[Start of DOCUMENT PASSAGE]

A number of photos and sticky notes cover a wall in Lonnie's studio. It's a sort of flow chart for the 2023 Camp Christmas.

Q&A and Behind-the-Scenes with Camp Christmas Creator, Lonnie Hanzon

An annual holiday tradition, Camp Christmas has fascinated thousands of people with its quirky charm, nostalgia, and brilliant cheer. It’s a maze of holiday spirit, filled to bursting with sentimentality, decorations, enchanting art, and more. It’s a place to get lost and connect with your childhood memories. But where did all of those trinkets come from? And how on Earth do they all fit together in Camp Christmas  

Lonnie Hanzon, Denver-based artist and creator of Camp Christmas, walks us through his process — from his career beginnings as a performer to his attachment to all things Christmas. 

Creator Lonnie Hanzon at Camp Christmas 2019. Photo by Adams VisCom.

Creator Lonnie Hanzon at Camp Christmas 2019. Photo by Adams VisCom.

DCPA: Where did you get your start? Why traverse into immersive theatre? 

I started as a performer, a magician/clown type of performer. Soon, I was doing costumes and sets for other people. Then that led to retail and window design, window dressing. Which then led into what we would now call our first immersive art project in the mid-80s called 12/25: The Holiday Store. That was one of our first large Christmas projects. We did a lot of public art projects, and we’ve done the Wizard’s Chest Toy Store in Denver for the last 42 years. 

Everything that we’ve worked on has been audience centric, whether I knew it at the time or not. I did anything I could to stay in the arts, we were taking every gig. It didn’t matter if it was a costume one minute and an interior the next. We were mixed media, not by choice, but by necessity. And when immersive rose as a term and as a form, we fit the bill. It is the definition of mixed media; it uses all the languages. 

A group of children run through a lighted archway at Camp Christmas

Camp Christmas. Photo by Amanda Tipton Photography

DCPA: How did Camp Christmas come to fruition? 

I had met Charlie Miller [Executive Director & Curator of DCPA’s Off-Center] and we chatted about projects and agreed to stay in touch. I really wanted to get into the immersive world, never thinking it would be on the subject of Christmas. It was Charlie’s idea, what if we were to combine my massive Christmas collection with immersive theatre, and so Camp Christmas came to be in 2019.  

DCPA: Speaking of your Christmas collection, Camp Christmas is filled to the brim with knick knacks, antiques, and art. And yet, it all works together. How do you take such a large theme and distill it into this cohesive experience?

[End of DOCUMENT PASSAGE]

REQUEST A
Echo the before-and-after darktable entries line for line, omitting the pictures.
The Camp Christmas interview and the entries below come from unrelated sources.

[Start of MATERIAL]

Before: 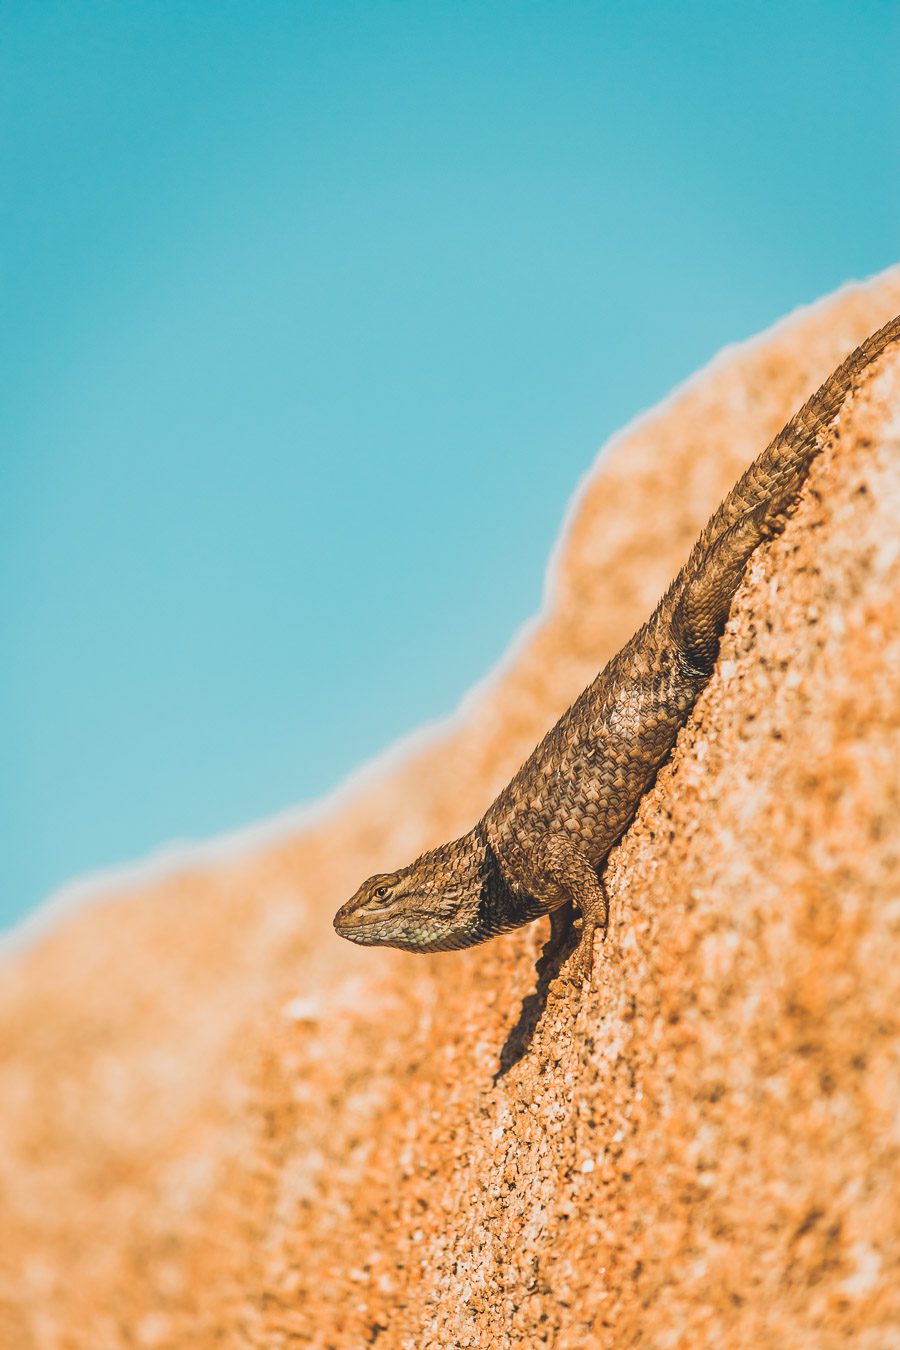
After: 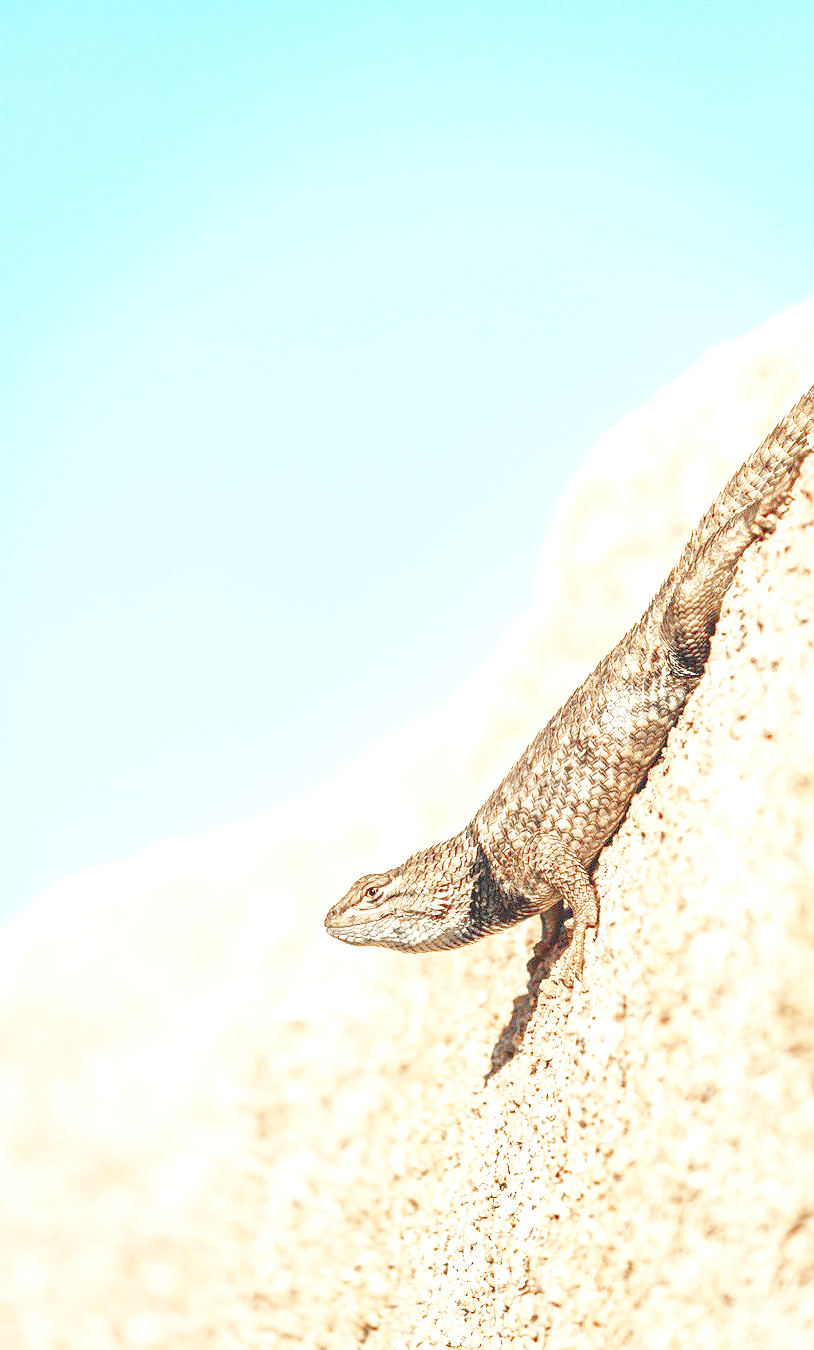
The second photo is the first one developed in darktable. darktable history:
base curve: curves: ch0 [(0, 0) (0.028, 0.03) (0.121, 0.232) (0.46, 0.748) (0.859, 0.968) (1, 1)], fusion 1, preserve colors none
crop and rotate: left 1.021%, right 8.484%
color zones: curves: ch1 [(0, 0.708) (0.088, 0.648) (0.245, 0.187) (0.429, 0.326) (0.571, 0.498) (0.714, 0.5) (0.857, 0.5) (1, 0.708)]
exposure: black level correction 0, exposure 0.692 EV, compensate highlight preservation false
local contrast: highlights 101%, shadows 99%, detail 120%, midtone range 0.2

[End of MATERIAL]

REQUEST B
From the Camp Christmas interview, reproduce the passage between "DCPA: How did" and "this cohesive experience?", inclusive, substituting "trinkets" for "knick knacks".

WORKED ANSWER A
Before: 
After: 
The second photo is the first one developed in darktable. darktable history:
base curve: curves: ch0 [(0, 0) (0.028, 0.03) (0.121, 0.232) (0.46, 0.748) (0.859, 0.968) (1, 1)], fusion 1, preserve colors none
crop and rotate: left 1.021%, right 8.484%
color zones: curves: ch1 [(0, 0.708) (0.088, 0.648) (0.245, 0.187) (0.429, 0.326) (0.571, 0.498) (0.714, 0.5) (0.857, 0.5) (1, 0.708)]
exposure: black level correction 0, exposure 0.692 EV, compensate highlight preservation false
local contrast: highlights 101%, shadows 99%, detail 120%, midtone range 0.2

WORKED ANSWER B
DCPA: How did Camp Christmas come to fruition? 

I had met Charlie Miller [Executive Director & Curator of DCPA’s Off-Center] and we chatted about projects and agreed to stay in touch. I really wanted to get into the immersive world, never thinking it would be on the subject of Christmas. It was Charlie’s idea, what if we were to combine my massive Christmas collection with immersive theatre, and so Camp Christmas came to be in 2019.  

DCPA: Speaking of your Christmas collection, Camp Christmas is filled to the brim with trinkets, antiques, and art. And yet, it all works together. How do you take such a large theme and distill it into this cohesive experience?